== AIM OF THE TASK ==
A word-for-word copy of the lines below, starting at the line with "Table 7. Results" and ending at the last one, is what you should give. Omit every picture.

== DATA SEGMENT ==
····················

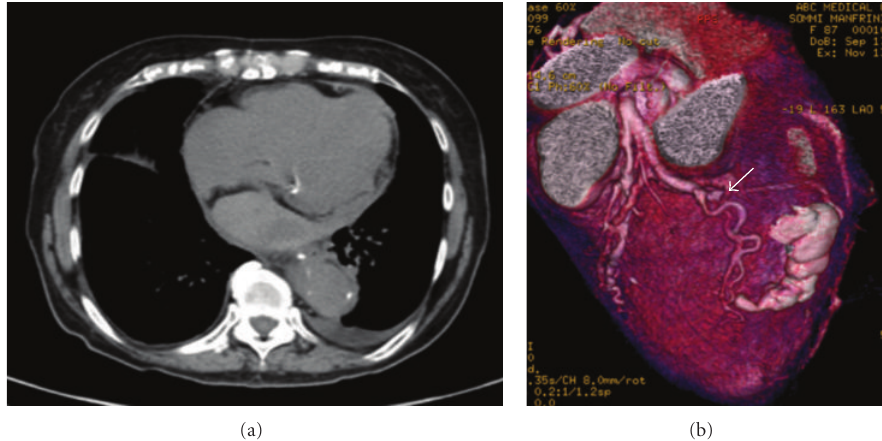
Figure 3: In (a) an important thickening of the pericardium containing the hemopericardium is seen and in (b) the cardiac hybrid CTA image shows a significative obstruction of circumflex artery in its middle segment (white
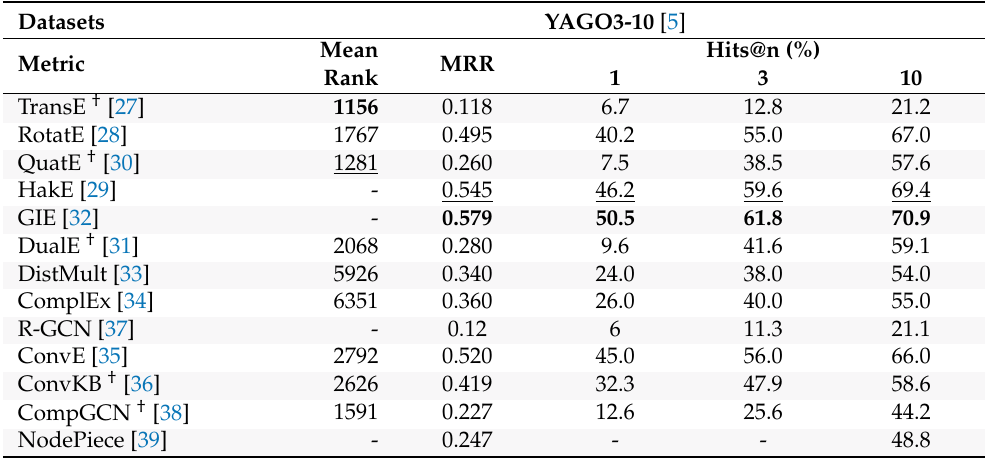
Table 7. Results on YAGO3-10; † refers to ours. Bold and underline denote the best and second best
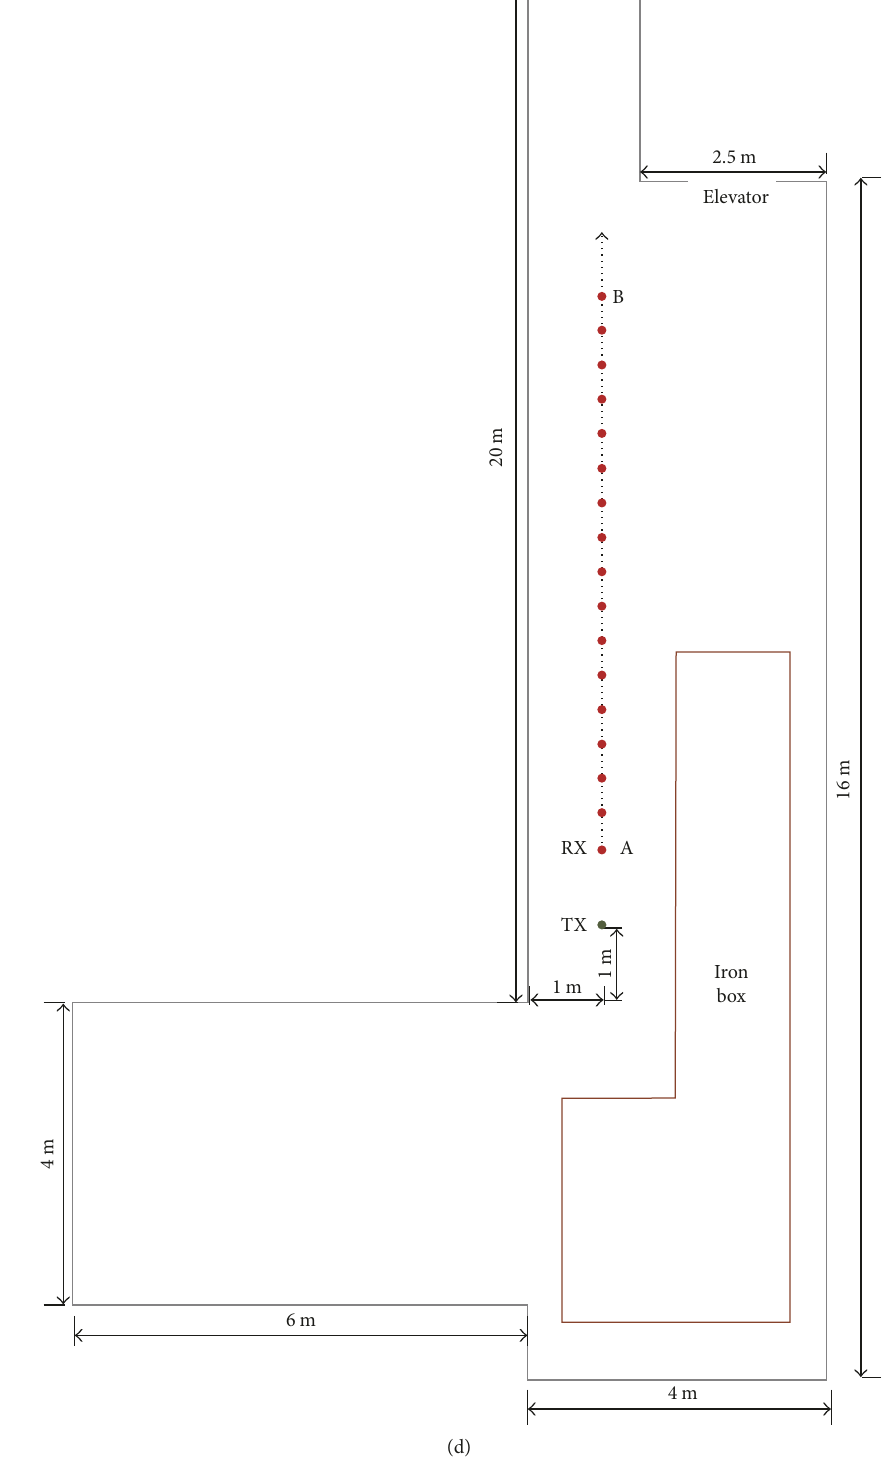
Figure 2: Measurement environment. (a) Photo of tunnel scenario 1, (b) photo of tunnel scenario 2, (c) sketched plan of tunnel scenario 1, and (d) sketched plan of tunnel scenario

····················

== EXERCISE RESPONSE ==
Table 7. Results on YAGO3-10; † refers to ours. Bold and underline denote the best and second best
Figure 2: Measurement environment. (a) Photo of tunnel scenario 1, (b) photo of tunnel scenario 2, (c) sketched plan of tunnel scenario 1, and (d) sketched plan of tunnel scenario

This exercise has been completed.